Walked to Turnham Green Terrace, along its prestigious row of shops up to the High Road, turned round and walked back – as a way of doing something.
The year has not even begun to rev up, still dormant and everything feels quite flat and almost unreal.
Shoppers braving the cold and wet looked listless and a bit apprehensive – could be the thought of that whole year stretching out like a blank page on which we are forced to write. The festive spirit gone they are alone with the old routine and the future, to quote Andrey Kurkov in Death and the Penguin, his grim but comical book about economic and social collapse.
A dignified woman in smart hat brushed against my hand. I apologised automatically but she turned and looked daggers at me. Oh well, TGT is one of the rudest shopping streets in the world. They should put that on the local road signs. People will cut in front of you in the green grocers and Waitrose, insisting they are first, as if samphire and morels are almost unavailable.

(Data records)
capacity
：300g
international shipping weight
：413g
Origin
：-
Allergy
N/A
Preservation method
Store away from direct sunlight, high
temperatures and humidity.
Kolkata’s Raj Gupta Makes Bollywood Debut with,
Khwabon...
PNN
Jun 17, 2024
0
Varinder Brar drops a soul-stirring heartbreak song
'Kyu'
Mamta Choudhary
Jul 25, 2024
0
--
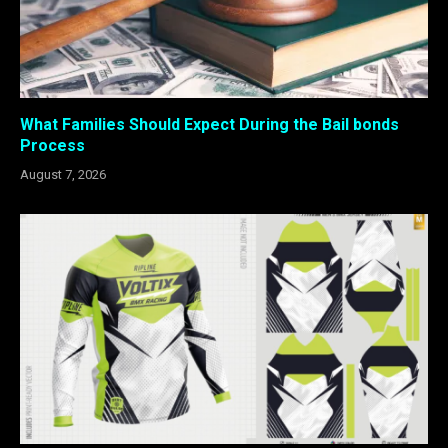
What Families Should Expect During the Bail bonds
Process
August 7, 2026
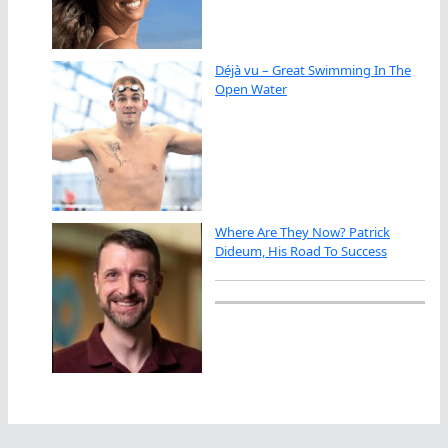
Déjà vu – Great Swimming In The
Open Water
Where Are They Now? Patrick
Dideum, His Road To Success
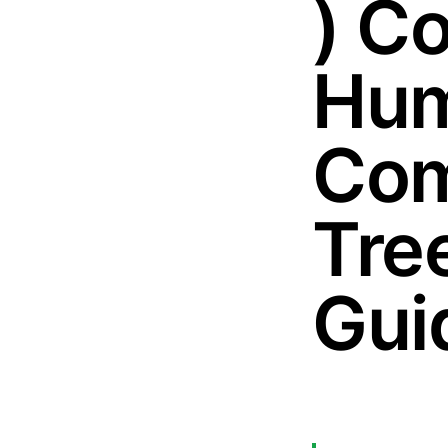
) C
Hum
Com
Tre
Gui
* * *
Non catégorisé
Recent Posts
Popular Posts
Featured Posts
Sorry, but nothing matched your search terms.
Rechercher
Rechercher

Task description
Change "samphire" to "asparagus" in the text about the walk along Turnham Green Terrace, and write out that text from "The year has" up to and including "are almost unavailable.".

Solution
The year has not even begun to rev up, still dormant and everything feels quite flat and almost unreal.
Shoppers braving the cold and wet looked listless and a bit apprehensive – could be the thought of that whole year stretching out like a blank page on which we are forced to write. The festive spirit gone they are alone with the old routine and the future, to quote Andrey Kurkov in Death and the Penguin, his grim but comical book about economic and social collapse.
A dignified woman in smart hat brushed against my hand. I apologised automatically but she turned and looked daggers at me. Oh well, TGT is one of the rudest shopping streets in the world. They should put that on the local road signs. People will cut in front of you in the green grocers and Waitrose, insisting they are first, as if asparagus and morels are almost unavailable.